Zwar erhalten ca. zehn Prozent der Pflegebedürftigen Leistungen nach der Pflegestufe III, jedoch muss für die Frage der Einkommensanrechnung der Anteil von Empfängern der Hilfe zur Pflege an allen Eingliederungshilfeempfängern betrachtet werden. Dieser liegt bei ca. 1,8 Prozent für alle Pflegestufen. Im Sozialhilferecht des SGB XII ist seit 2005 für alle Hilfen in besonderen Lebenslagen eine einheitliche Einkommensgrenze festgesetzt. Der vom Gesetzgeber vorgesehene "angemessene" Einkommenseinsatz wurde von der Praxis auf durchschnittlich 75 Prozent des übersteigenden Einkommens normiert. Bei schwerstpflegebedürftigen und blinden Menschen hat der Gesetzgeber einen Umfang von maximal 40 Prozent zugelassen.
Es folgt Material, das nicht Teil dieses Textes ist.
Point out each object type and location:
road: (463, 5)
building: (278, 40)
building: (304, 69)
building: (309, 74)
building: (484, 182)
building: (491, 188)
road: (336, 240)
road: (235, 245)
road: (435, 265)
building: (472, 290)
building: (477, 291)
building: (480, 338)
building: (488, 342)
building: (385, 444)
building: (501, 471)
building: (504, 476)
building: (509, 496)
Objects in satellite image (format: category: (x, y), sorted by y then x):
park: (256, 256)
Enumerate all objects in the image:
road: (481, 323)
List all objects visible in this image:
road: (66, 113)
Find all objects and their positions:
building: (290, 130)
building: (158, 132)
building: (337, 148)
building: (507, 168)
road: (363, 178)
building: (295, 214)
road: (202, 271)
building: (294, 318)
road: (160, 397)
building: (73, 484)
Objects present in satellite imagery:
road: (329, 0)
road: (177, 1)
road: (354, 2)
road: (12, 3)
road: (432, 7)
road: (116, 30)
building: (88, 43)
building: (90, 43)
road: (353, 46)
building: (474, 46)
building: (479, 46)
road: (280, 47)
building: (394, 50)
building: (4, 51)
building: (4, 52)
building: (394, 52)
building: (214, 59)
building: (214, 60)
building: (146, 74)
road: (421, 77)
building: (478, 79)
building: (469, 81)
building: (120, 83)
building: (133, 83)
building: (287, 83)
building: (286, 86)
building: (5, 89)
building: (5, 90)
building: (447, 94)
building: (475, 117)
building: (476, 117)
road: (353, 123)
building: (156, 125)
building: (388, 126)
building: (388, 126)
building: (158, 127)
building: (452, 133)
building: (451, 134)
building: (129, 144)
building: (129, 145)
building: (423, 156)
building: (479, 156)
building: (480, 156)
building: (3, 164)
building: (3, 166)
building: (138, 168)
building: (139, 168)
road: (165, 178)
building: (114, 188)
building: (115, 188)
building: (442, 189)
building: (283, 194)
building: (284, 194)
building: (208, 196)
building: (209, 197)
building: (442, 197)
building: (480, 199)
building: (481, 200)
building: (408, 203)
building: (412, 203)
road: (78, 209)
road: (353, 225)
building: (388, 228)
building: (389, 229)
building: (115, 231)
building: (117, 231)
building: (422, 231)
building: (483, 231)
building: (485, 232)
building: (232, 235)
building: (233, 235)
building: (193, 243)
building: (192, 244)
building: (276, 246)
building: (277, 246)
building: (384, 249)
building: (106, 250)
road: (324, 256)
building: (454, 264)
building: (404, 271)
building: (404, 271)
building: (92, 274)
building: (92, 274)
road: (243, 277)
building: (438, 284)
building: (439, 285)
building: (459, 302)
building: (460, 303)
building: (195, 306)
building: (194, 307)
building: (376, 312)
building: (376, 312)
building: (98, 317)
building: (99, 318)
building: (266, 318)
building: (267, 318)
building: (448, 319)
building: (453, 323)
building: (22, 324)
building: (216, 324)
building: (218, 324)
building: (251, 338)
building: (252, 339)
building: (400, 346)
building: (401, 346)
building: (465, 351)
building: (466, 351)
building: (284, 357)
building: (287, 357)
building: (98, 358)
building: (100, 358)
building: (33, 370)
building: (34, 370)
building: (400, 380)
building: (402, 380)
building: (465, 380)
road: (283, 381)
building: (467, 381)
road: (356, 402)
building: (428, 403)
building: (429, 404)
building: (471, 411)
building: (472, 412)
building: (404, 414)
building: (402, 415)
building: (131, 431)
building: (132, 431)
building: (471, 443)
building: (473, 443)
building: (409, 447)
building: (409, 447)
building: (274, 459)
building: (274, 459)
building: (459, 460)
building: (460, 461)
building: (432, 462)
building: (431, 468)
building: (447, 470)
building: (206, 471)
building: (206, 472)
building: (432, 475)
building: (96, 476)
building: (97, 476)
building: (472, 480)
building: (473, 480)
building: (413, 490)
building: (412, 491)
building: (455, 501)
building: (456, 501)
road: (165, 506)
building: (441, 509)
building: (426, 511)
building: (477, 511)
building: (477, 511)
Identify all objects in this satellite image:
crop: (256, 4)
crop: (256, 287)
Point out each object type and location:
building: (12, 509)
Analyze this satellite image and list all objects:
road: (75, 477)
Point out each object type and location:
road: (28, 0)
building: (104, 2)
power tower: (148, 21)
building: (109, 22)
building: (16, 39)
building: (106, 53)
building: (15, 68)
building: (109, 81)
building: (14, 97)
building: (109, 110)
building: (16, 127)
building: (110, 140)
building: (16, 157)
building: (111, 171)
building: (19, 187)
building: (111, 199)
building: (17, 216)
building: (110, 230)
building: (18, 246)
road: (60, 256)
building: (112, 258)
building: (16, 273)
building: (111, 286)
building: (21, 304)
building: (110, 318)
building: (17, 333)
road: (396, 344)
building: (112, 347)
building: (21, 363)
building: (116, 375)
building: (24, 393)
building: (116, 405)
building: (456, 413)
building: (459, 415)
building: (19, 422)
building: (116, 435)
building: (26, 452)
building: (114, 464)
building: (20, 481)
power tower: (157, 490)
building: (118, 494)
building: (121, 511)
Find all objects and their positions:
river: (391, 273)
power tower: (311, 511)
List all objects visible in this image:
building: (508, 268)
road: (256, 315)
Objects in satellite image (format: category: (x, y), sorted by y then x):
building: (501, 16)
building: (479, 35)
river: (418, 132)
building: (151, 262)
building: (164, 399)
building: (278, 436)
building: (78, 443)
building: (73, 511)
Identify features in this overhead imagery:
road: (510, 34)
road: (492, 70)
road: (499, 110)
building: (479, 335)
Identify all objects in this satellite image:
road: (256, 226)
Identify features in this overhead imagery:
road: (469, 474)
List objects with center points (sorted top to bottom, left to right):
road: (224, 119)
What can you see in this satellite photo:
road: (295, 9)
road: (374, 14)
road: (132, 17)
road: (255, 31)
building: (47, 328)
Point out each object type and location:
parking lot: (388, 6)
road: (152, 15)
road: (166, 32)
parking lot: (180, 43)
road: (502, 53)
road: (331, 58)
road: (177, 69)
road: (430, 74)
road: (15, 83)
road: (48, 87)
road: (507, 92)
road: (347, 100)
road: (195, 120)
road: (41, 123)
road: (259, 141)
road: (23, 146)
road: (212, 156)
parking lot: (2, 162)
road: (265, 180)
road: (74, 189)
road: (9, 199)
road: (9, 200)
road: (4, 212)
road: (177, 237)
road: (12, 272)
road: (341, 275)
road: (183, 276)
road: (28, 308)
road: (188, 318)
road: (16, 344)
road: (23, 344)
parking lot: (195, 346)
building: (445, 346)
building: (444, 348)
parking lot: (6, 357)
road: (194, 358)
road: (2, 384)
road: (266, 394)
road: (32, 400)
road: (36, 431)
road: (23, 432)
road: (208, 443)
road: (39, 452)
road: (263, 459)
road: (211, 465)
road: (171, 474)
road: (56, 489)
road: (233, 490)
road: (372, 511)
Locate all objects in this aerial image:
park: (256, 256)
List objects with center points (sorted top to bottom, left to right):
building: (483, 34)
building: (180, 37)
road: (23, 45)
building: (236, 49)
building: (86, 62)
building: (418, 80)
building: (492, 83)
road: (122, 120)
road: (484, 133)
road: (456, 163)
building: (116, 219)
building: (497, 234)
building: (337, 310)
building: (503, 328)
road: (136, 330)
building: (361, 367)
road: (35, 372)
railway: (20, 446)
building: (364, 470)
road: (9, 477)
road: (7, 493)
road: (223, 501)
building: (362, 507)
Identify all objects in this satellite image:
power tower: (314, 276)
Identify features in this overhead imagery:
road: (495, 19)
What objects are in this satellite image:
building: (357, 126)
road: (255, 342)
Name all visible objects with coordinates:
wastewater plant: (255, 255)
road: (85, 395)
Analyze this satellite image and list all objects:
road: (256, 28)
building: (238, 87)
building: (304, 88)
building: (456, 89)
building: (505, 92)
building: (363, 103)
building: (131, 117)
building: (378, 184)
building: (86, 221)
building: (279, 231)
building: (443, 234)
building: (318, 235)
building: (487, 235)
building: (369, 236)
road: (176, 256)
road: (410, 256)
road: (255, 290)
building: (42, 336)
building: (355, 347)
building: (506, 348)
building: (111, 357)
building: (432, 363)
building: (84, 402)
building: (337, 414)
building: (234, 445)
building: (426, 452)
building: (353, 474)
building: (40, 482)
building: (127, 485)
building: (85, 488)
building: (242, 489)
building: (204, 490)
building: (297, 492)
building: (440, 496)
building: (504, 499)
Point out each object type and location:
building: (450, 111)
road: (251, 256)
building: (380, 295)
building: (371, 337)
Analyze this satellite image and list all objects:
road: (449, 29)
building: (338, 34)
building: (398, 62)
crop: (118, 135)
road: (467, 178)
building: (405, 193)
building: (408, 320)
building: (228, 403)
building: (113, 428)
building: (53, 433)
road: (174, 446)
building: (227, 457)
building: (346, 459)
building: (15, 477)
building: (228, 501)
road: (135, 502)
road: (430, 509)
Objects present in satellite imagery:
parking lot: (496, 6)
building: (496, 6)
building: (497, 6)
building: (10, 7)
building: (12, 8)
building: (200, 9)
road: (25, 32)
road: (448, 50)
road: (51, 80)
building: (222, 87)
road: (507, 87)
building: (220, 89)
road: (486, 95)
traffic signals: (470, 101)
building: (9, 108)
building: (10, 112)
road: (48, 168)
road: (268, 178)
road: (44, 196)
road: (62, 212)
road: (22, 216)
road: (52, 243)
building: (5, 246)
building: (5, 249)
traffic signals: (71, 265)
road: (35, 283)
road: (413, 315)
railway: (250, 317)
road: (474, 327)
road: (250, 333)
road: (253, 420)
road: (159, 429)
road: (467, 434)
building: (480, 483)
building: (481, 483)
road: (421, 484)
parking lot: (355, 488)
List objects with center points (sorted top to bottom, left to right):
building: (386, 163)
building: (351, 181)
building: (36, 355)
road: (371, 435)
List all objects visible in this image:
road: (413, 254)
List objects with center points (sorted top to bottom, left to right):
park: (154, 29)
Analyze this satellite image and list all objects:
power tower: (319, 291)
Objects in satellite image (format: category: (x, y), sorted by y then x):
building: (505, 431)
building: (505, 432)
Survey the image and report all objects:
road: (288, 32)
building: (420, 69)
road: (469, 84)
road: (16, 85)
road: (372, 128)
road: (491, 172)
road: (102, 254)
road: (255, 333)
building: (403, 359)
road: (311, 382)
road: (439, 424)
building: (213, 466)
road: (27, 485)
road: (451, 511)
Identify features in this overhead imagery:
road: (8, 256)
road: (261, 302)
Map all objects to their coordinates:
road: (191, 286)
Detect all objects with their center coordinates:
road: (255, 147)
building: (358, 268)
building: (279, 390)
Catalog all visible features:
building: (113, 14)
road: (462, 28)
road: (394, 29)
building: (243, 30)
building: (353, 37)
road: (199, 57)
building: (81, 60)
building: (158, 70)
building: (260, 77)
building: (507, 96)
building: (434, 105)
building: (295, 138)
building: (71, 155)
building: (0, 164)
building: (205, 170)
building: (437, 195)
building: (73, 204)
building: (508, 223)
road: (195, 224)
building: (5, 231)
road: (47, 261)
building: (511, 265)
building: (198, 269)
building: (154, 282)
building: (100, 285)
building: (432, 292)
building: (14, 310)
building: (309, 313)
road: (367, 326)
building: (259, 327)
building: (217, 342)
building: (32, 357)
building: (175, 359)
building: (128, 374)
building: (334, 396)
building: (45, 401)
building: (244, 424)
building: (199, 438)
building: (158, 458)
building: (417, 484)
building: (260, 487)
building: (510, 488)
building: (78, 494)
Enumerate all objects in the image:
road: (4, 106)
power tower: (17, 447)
Durch die Bezugnahme auf die "Summe der Einkünfte" im neuen Recht wurde bei der Neukalkulation der Pauschbetrag nach § 33b Absatz 3 Satz 2 EStG für einen Grad der Behinderung (GdB) von 100 Prozent (1.420 Euro) berücksichtigt und nicht der höhere Steuerfreibetrag nach § 33b Absatz 3 Satz 3 EStG für hilflose oder blinde Menschen (3.700 Euro).

Dadurch wird bei gleichem Brutto-Einkommen zwar der gleiche Eigenbeitrag gefordert, den schwerstpflegebedürftigen und blinden Leistungsberechtigten der Eingliederungshilfe steht jedoch auf Grund des höheren Steuerfreibetrags ein höheres Netto-Einkommen zur Verfügung. Somit erfolgt auch eine abweichende Berücksichtigung bei schwerstpflegebedürftigen und blinden Leistungsberechtigten.